= Michael Bettaney =

British intelligence officer (1950–2018)

Michael John Bettaney (13 February 1950 – 16 August 2018), also known as Michael Malkin, was a British intelligence officer who worked in the counter-espionage branch of the Security Service often known as MI5.

He was convicted at the Old Bailey in 1984 of offences under section 1 of the Official Secrets Act 1911 after passing sensitive documents to the Soviet Embassy in London and attempting to act as an agent-in-place for the Soviet Union. His trial was conducted in camera but some of the press reporting is available.

==Early life==
Born into modest circumstances in Fenton, Stoke on Trent, Bettaney later attended Pembroke College, Oxford, where he studied English in 1969–72, and was allegedly known for his admiration for Adolf Hitler and for singing the Horst-Wessel-Lied in local public houses. Bettaney joined the Security Service in 1975, soon after he graduated from Oxford.

== Career ==

Bettaney was posted to Belfast in June 1976 and was injured in a car bomb attack. Aaron Edwards, a writer on The Troubles and intelligence states that during his posting he served in Derry as a source handler. One person he dealt with was Willie Carlin, a well-placed agent within the Provisional IRA. Bettaney, after his conviction in 1984, shared his knowledge with an IRA prisoner whilst in Brixton Prison and Carlin had to be withdrawn.

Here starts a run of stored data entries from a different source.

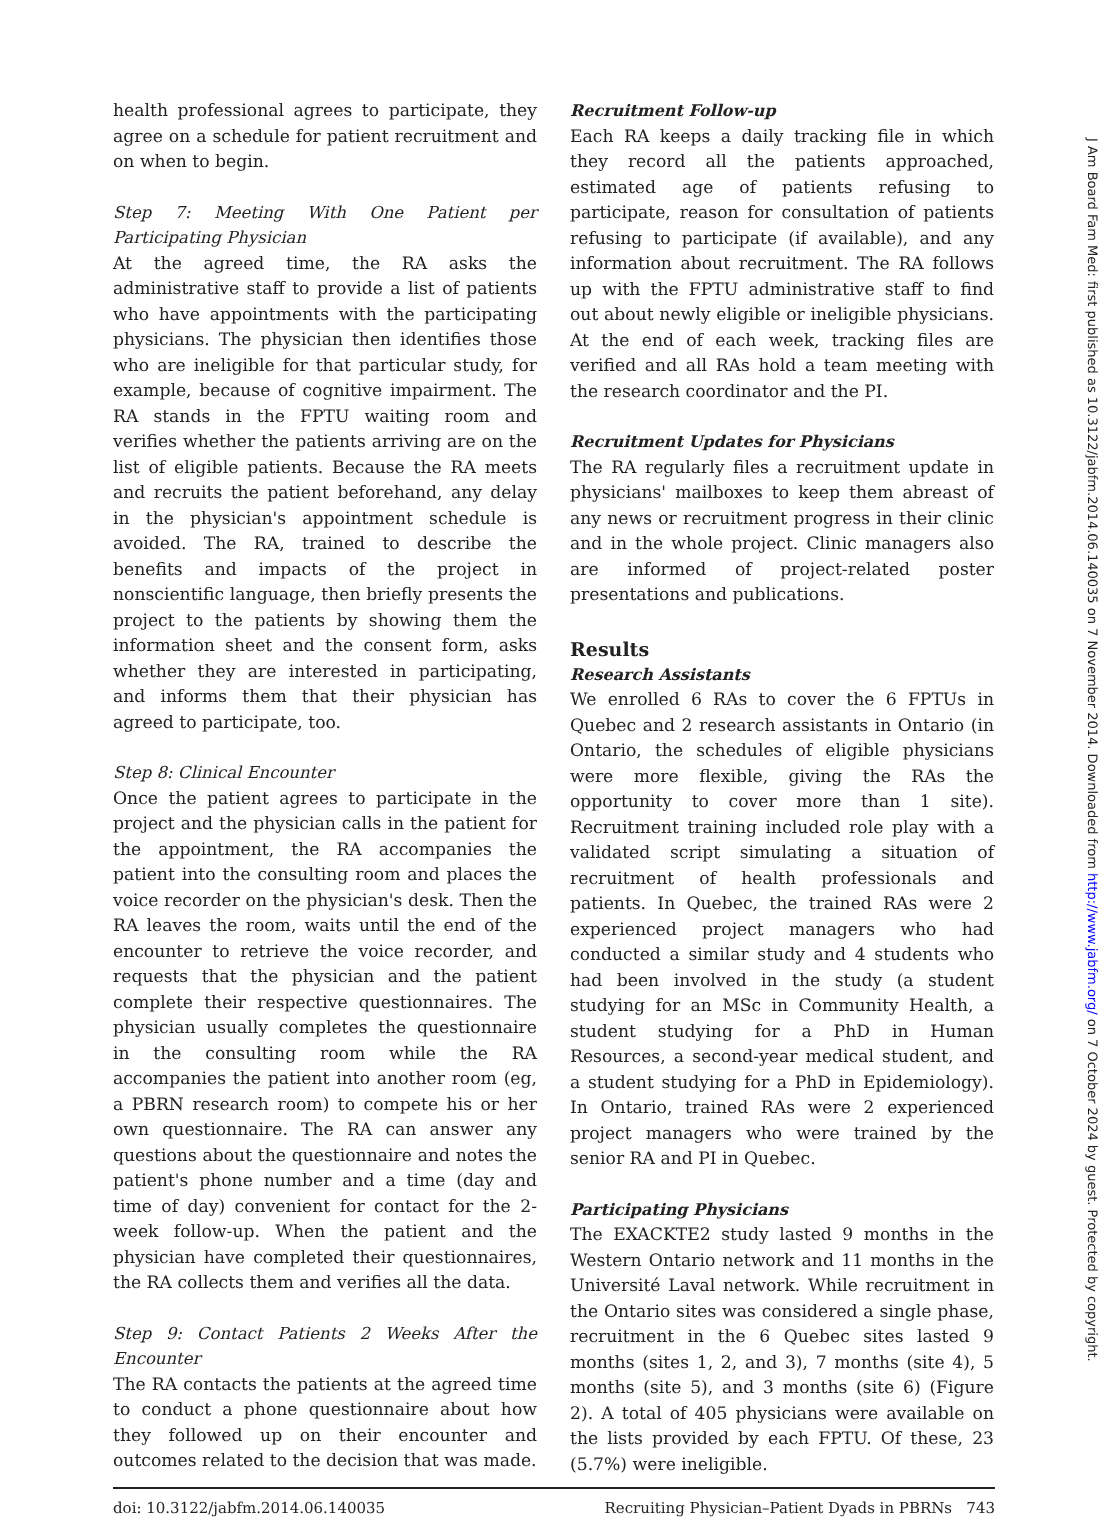health professional agrees to participate, they agree on a schedule for patient recruitment and on when to begin.
Step 7: Meeting With One Patient per Participating Physician
At the agreed time, the RA asks the administrative staff to provide a list of patients who have appointments with the participating physicians. The physician then identifies those who are ineligible for that particular study, for example, because of cognitive impairment. The RA stands in the FPTU waiting room and verifies whether the patients arriving are on the list of eligible patients. Because the RA meets and recruits the patient beforehand, any delay in the physician's appointment schedule is avoided. The RA, trained to describe the benefits and impacts of the project in nonscientific language, then briefly presents the project to the patients by showing them the information sheet and the consent form, asks whether they are interested in participating, and informs them that their physician has agreed to participate, too.
Step 8: Clinical Encounter
Once the patient agrees to participate in the project and the physician calls in the patient for the appointment, the RA accompanies the patient into the consulting room and places the voice recorder on the physician's desk. Then the RA leaves the room, waits until the end of the encounter to retrieve the voice recorder, and requests that the physician and the patient complete their respective questionnaires. The physician usually completes the questionnaire in the consulting room while the RA accompanies the patient into another room (eg, a PBRN research room) to compete his or her own questionnaire. The RA can answer any questions about the questionnaire and notes the patient's phone number and a time (day and time of day) convenient for contact for the 2-week follow-up. When the patient and the physician have completed their questionnaires, the RA collects them and verifies all the data.
Step 9: Contact Patients 2 Weeks After the Encounter
The RA contacts the patients at the agreed time to conduct a phone questionnaire about how they followed up on their encounter and outcomes related to the decision that was made.
Recruitment Follow-up
Each RA keeps a daily tracking file in which they record all the patients approached, estimated age of patients refusing to participate, reason for consultation of patients refusing to participate (if available), and any information about recruitment. The RA follows up with the FPTU administrative staff to find out about newly eligible or ineligible physicians. At the end of each week, tracking files are verified and all RAs hold a team meeting with the research coordinator and the PI.
Recruitment Updates for Physicians
The RA regularly files a recruitment update in physicians' mailboxes to keep them abreast of any news or recruitment progress in their clinic and in the whole project. Clinic managers also are informed of project-related poster presentations and publications.
Results
Research Assistants
We enrolled 6 RAs to cover the 6 FPTUs in Quebec and 2 research assistants in Ontario (in Ontario, the schedules of eligible physicians were more flexible, giving the RAs the opportunity to cover more than 1 site). Recruitment training included role play with a validated script simulating a situation of recruitment of health professionals and patients. In Quebec, the trained RAs were 2 experienced project managers who had conducted a similar study and 4 students who had been involved in the study (a student studying for an MSc in Community Health, a student studying for a PhD in Human Resources, a second-year medical student, and a student studying for a PhD in Epidemiology). In Ontario, trained RAs were 2 experienced project managers who were trained by the senior RA and PI in Quebec.
Participating Physicians
The EXACKTE2 study lasted 9 months in the Western Ontario network and 11 months in the Université Laval network. While recruitment in the Ontario sites was considered a single phase, recruitment in the 6 Quebec sites lasted 9 months (sites 1, 2, and 3), 7 months (site 4), 5 months (site 5), and 3 months (site 6) (Figure 2). A total of 405 physicians were available on the lists provided by each FPTU. Of these, 23 (5.7%) were ineligible.
doi: 10.3122/jabfm.2014.06.140035 Recruiting Physician–Patient Dyads in PBRNs 743
J Am Board Fam Med: first published as 10.3122/jabfm.2014.06.140035 on 7 November 2014. Downloaded from http://www.jabfm.org/ on 7 October 2024 by guest. Protected by copyright.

In 1978 Bettaney returned to London and participated in the newly created anti-terrorist branch. In December 1982 he was transferred to the Soviet counterespionage section in MI5 Headquarters at 140 Gower Street, London. He took a large number of secret documents home with him from the office, before trying to hand over highlights to the KGB's London rezident (Head of KGB Station or rezidentura), General Arkady V. Guk, by dropping the documentation through the letterbox of Guk's house, Bettaney knowing the address via his work. Bettaney did not know that another member of the Station, KGB [Acting] Colonel Oleg Gordievsky, was an MI6 agent. Gordievsky informed MI6 and the British authorities managed to identify and arrest Bettaney at his home in September 1983, where he had been preparing to fly to Vienna and hand over more secrets to the Soviets.

There has been put forward an alternative view of the above, to wit that, far from incompetently pushing secret materials through Guk's letterbox, "[Bettaney] delivered a suitably cryptic message for the Soviet embassy's KGB staff. It required them to make contact with him using standard spycraft techniques: pins on escalators, numbered steps, etc."

Although Bettaney subsequently claimed to have been inspired by political motives, an alternative theory of his motivation is alleged to arise from the following: he had received a final warning following a criminal conviction for fare-dodging and an arrest for being drunk in the street. A further offence of using an out-of-date railway season ticket followed, and although Bettaney had failed to declare it, as he was required to do, he knew it would be disclosed during his next routine security screening, which would inevitably lead to his dismissal.

The management of Bettaney while working for MI5 was examined by the Security Commission, who concluded that "[t]he Commission make a number of serious criticisms of the errors by the Security Service in relation to the management of Bettaney's career..."

== Aftermath ==

Bettaney was sentenced to 23 years in prison, and was released on licence in 1998. While in prison he had learned the Russian language via broadcasts from Radio Moscow.

He set up home with a pro-socialist woman who had written to him and visited him while in prison. His Roman Catholic faith, which he retained, alongside a Marxist tendency, apparently strengthened in later years.

Bettaney died of alcohol poisoning on 16 August 2018.